* _INSTRUCTION_
Reproduce the stretch of the debate excerpt from "Mr REID - I" through "has been mentioned.", substituting "struggling humanity" for "suffering humanity".

* _QUOTED PASSAGE_
__________________________________________________

Mr Isaacs - That is too thin.

Mr REID - The honorable and learned member is and always has been too slim, but slim as he may be-: -

Mr Isaacs - Oh !

Mr REID - Well, I cannot take him for an apostle yet. The honorable and learned member - I do not say in any large way, but within the range of his powers - is one of the most astute and clever men in the public life of this country in one respect, in his ability to remove, obstacles from his own path. On this occasion he had only one little obstacle in his path to prevent him from freely discussing this great national matter, as he puts it, and yet 'he has deliberately kept his notice of motion on the business-paper, so that he may not fully discuss his complaint against the Government. If he has the overwhelming current of the milk of human kindness in his nature, which we are all proud to see even in distinguished legal luminaries, one would have thought that this impulse of tenderness for starving industries would have led him to remove the obstacle which prevents him from telling us about them, and from making an appeal, not on account of this or that catchword in party politics, but on the honest merits of his case, the hardships which these industries are suffering. I suppose that whatever our fiscal faith may be, we have not become so entirely hardened that we can listen to genuine tales of hardship and distress in a callous spirit. The marvellous thing about this little, manufactured, tin-pot crisis in the corner is that, if there is any real human distress behind it, no one has had the courage to mention one of the suffering industries. If there are starving working men clamouring for relief, why has not some honorable member opposite had the courage to put his finger on the industry which is suffering?

Mr Isaacs - A partisan member?

Mr REID - I was going to say that the honorable and learned member is not a partisan, but I cannot honestly say that. May I suggest, however, that even if a member is a partisan, there is nothing to prevent him from telling us, in the interests of suffering humanity, about the industries which are being starved?

Mr Mauger - The iron industry has been mentioned.

__________________________________________________

* _RECORDED INFORMATION_
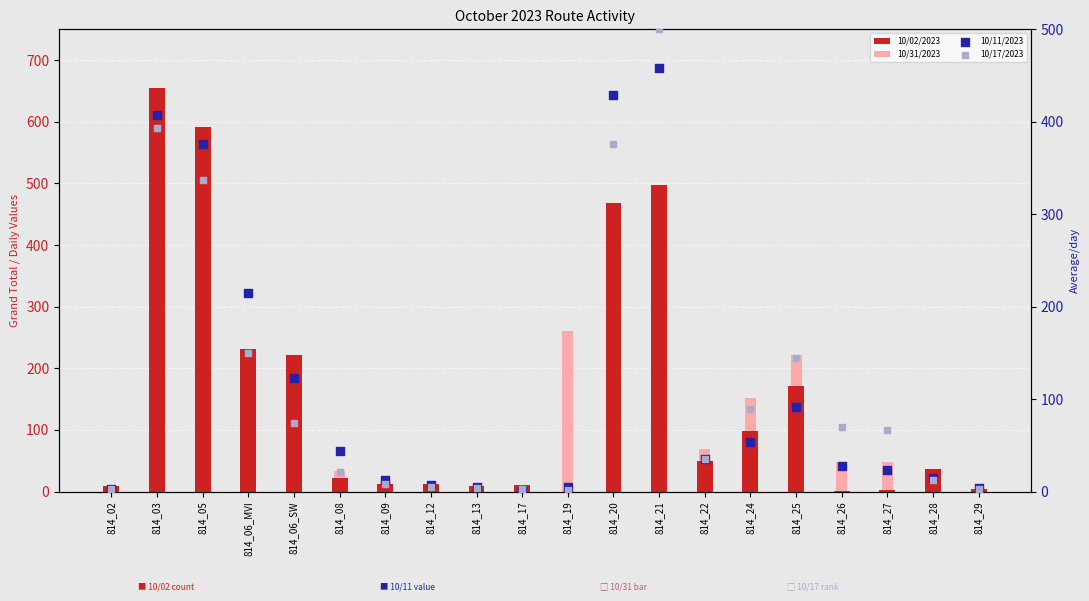

Which series has the largest total across all categories?

10/02/2023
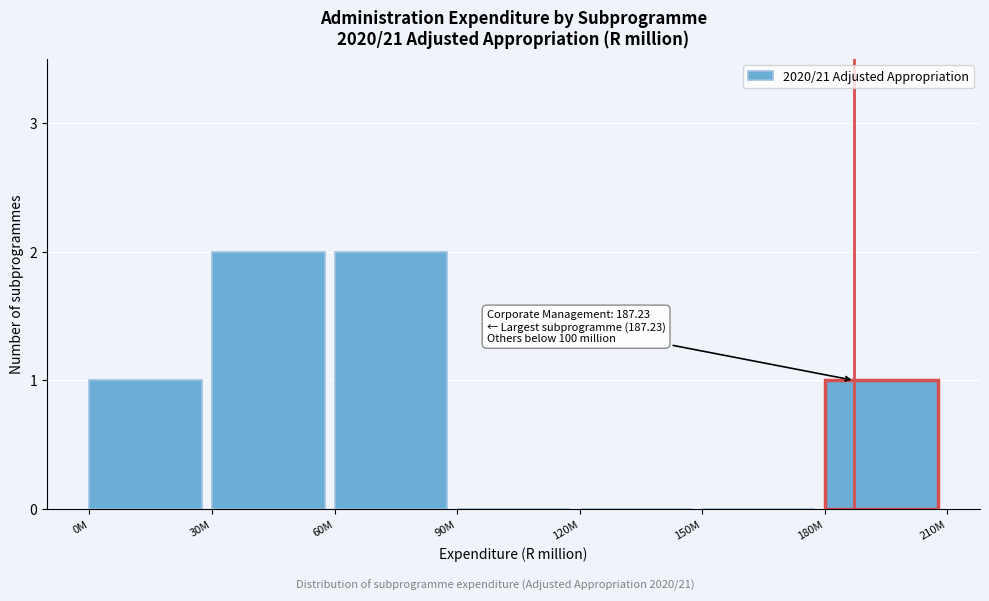

Reading left to right, transcribe all the data shown in this chart.

0M=1	30M=2	60M=2	90M=0	120M=0	150M=0	180M=1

__________________________________________________

* _RESULT BELOW_
Mr REID - I was going to say that the honorable and learned member is not a partisan, but I cannot honestly say that. May I suggest, however, that even if a member is a partisan, there is nothing to prevent him from telling us, in the interests of struggling humanity, about the industries which are being starved?

Mr Mauger - The iron industry has been mentioned.